▶ **Input**
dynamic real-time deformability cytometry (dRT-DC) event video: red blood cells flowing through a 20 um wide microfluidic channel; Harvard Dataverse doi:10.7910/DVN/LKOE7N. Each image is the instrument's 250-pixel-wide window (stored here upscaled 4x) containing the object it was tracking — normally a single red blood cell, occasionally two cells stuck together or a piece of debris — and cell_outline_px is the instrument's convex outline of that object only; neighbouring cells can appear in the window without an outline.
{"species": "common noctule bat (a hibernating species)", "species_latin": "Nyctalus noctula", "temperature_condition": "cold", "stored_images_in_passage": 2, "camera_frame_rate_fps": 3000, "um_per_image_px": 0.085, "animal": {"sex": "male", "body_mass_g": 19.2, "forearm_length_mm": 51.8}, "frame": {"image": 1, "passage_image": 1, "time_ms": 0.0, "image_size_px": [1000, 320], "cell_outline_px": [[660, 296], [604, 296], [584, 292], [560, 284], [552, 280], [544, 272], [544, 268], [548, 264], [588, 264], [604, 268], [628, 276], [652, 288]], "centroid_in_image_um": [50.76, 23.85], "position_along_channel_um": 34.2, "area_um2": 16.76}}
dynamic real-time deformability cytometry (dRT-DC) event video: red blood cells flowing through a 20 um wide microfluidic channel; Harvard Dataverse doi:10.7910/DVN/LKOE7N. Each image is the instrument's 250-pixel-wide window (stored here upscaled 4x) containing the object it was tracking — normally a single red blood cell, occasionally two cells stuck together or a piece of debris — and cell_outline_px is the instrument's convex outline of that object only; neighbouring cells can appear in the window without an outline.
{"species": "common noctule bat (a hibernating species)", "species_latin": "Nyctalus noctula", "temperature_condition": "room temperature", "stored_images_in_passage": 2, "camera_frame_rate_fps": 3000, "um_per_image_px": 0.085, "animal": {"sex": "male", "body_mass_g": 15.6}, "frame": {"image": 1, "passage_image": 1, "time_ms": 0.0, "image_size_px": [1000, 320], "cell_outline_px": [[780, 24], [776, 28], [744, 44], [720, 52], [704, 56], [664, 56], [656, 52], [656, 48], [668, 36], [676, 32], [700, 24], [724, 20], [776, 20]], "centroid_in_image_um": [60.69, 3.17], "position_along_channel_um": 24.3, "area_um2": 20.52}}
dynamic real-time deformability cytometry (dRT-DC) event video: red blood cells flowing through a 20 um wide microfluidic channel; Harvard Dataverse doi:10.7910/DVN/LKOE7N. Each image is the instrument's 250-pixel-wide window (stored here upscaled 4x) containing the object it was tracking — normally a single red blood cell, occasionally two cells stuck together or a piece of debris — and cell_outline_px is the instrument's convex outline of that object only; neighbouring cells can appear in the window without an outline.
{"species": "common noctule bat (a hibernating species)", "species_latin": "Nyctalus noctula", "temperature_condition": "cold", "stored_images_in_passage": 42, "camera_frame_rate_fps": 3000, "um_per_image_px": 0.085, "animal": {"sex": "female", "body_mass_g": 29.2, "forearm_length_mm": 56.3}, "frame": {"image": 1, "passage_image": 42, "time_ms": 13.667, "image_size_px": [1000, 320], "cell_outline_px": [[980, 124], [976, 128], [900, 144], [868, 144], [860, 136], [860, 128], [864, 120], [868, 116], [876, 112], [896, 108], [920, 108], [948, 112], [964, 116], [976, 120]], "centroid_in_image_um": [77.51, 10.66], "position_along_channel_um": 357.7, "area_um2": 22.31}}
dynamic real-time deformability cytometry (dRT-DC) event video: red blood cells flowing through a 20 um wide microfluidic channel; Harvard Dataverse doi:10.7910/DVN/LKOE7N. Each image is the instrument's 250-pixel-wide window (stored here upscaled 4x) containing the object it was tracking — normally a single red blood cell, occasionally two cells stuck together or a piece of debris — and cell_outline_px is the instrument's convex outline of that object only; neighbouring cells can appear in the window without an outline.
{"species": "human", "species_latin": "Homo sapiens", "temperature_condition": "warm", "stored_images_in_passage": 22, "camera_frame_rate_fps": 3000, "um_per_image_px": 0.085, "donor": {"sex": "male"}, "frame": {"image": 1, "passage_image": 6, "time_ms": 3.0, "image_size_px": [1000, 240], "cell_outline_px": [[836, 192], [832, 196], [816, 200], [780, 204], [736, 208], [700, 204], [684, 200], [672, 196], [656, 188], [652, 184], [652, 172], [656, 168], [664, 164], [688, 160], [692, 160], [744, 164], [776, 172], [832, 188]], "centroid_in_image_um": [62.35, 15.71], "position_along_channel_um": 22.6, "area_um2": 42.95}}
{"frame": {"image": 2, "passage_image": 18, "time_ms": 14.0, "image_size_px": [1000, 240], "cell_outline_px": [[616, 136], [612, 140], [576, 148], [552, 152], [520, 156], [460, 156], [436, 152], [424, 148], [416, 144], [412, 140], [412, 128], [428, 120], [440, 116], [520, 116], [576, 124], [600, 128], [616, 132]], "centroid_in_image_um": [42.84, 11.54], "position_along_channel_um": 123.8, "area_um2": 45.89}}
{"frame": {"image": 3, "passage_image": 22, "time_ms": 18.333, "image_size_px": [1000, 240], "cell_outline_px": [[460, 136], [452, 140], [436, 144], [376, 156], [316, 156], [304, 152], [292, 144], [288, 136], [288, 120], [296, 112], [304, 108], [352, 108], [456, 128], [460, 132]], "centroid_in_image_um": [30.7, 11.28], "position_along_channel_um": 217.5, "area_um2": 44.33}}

▶ **Written exercise**
Each line above is to be repeated exactly.

▶ **Answer to this problem**
dynamic real-time deformability cytometry (dRT-DC) event video: red blood cells flowing through a 20 um wide microfluidic channel; Harvard Dataverse doi:10.7910/DVN/LKOE7N. Each image is the instrument's 250-pixel-wide window (stored here upscaled 4x) containing the object it was tracking — normally a single red blood cell, occasionally two cells stuck together or a piece of debris — and cell_outline_px is the instrument's convex outline of that object only; neighbouring cells can appear in the window without an outline.
{"species": "common noctule bat (a hibernating species)", "species_latin": "Nyctalus noctula", "temperature_condition": "cold", "stored_images_in_passage": 2, "camera_frame_rate_fps": 3000, "um_per_image_px": 0.085, "animal": {"sex": "male", "body_mass_g": 19.2, "forearm_length_mm": 51.8}, "frame": {"image": 1, "passage_image": 1, "time_ms": 0.0, "image_size_px": [1000, 320], "cell_outline_px": [[660, 296], [604, 296], [584, 292], [560, 284], [552, 280], [544, 272], [544, 268], [548, 264], [588, 264], [604, 268], [628, 276], [652, 288]], "centroid_in_image_um": [50.76, 23.85], "position_along_channel_um": 34.2, "area_um2": 16.76}}
dynamic real-time deformability cytometry (dRT-DC) event video: red blood cells flowing through a 20 um wide microfluidic channel; Harvard Dataverse doi:10.7910/DVN/LKOE7N. Each image is the instrument's 250-pixel-wide window (stored here upscaled 4x) containing the object it was tracking — normally a single red blood cell, occasionally two cells stuck together or a piece of debris — and cell_outline_px is the instrument's convex outline of that object only; neighbouring cells can appear in the window without an outline.
{"species": "common noctule bat (a hibernating species)", "species_latin": "Nyctalus noctula", "temperature_condition": "room temperature", "stored_images_in_passage": 2, "camera_frame_rate_fps": 3000, "um_per_image_px": 0.085, "animal": {"sex": "male", "body_mass_g": 15.6}, "frame": {"image": 1, "passage_image": 1, "time_ms": 0.0, "image_size_px": [1000, 320], "cell_outline_px": [[780, 24], [776, 28], [744, 44], [720, 52], [704, 56], [664, 56], [656, 52], [656, 48], [668, 36], [676, 32], [700, 24], [724, 20], [776, 20]], "centroid_in_image_um": [60.69, 3.17], "position_along_channel_um": 24.3, "area_um2": 20.52}}
dynamic real-time deformability cytometry (dRT-DC) event video: red blood cells flowing through a 20 um wide microfluidic channel; Harvard Dataverse doi:10.7910/DVN/LKOE7N. Each image is the instrument's 250-pixel-wide window (stored here upscaled 4x) containing the object it was tracking — normally a single red blood cell, occasionally two cells stuck together or a piece of debris — and cell_outline_px is the instrument's convex outline of that object only; neighbouring cells can appear in the window without an outline.
{"species": "common noctule bat (a hibernating species)", "species_latin": "Nyctalus noctula", "temperature_condition": "cold", "stored_images_in_passage": 42, "camera_frame_rate_fps": 3000, "um_per_image_px": 0.085, "animal": {"sex": "female", "body_mass_g": 29.2, "forearm_length_mm": 56.3}, "frame": {"image": 1, "passage_image": 42, "time_ms": 13.667, "image_size_px": [1000, 320], "cell_outline_px": [[980, 124], [976, 128], [900, 144], [868, 144], [860, 136], [860, 128], [864, 120], [868, 116], [876, 112], [896, 108], [920, 108], [948, 112], [964, 116], [976, 120]], "centroid_in_image_um": [77.51, 10.66], "position_along_channel_um": 357.7, "area_um2": 22.31}}
dynamic real-time deformability cytometry (dRT-DC) event video: red blood cells flowing through a 20 um wide microfluidic channel; Harvard Dataverse doi:10.7910/DVN/LKOE7N. Each image is the instrument's 250-pixel-wide window (stored here upscaled 4x) containing the object it was tracking — normally a single red blood cell, occasionally two cells stuck together or a piece of debris — and cell_outline_px is the instrument's convex outline of that object only; neighbouring cells can appear in the window without an outline.
{"species": "human", "species_latin": "Homo sapiens", "temperature_condition": "warm", "stored_images_in_passage": 22, "camera_frame_rate_fps": 3000, "um_per_image_px": 0.085, "donor": {"sex": "male"}, "frame": {"image": 1, "passage_image": 6, "time_ms": 3.0, "image_size_px": [1000, 240], "cell_outline_px": [[836, 192], [832, 196], [816, 200], [780, 204], [736, 208], [700, 204], [684, 200], [672, 196], [656, 188], [652, 184], [652, 172], [656, 168], [664, 164], [688, 160], [692, 160], [744, 164], [776, 172], [832, 188]], "centroid_in_image_um": [62.35, 15.71], "position_along_channel_um": 22.6, "area_um2": 42.95}}
{"frame": {"image": 2, "passage_image": 18, "time_ms": 14.0, "image_size_px": [1000, 240], "cell_outline_px": [[616, 136], [612, 140], [576, 148], [552, 152], [520, 156], [460, 156], [436, 152], [424, 148], [416, 144], [412, 140], [412, 128], [428, 120], [440, 116], [520, 116], [576, 124], [600, 128], [616, 132]], "centroid_in_image_um": [42.84, 11.54], "position_along_channel_um": 123.8, "area_um2": 45.89}}
{"frame": {"image": 3, "passage_image": 22, "time_ms": 18.333, "image_size_px": [1000, 240], "cell_outline_px": [[460, 136], [452, 140], [436, 144], [376, 156], [316, 156], [304, 152], [292, 144], [288, 136], [288, 120], [296, 112], [304, 108], [352, 108], [456, 128], [460, 132]], "centroid_in_image_um": [30.7, 11.28], "position_along_channel_um": 217.5, "area_um2": 44.33}}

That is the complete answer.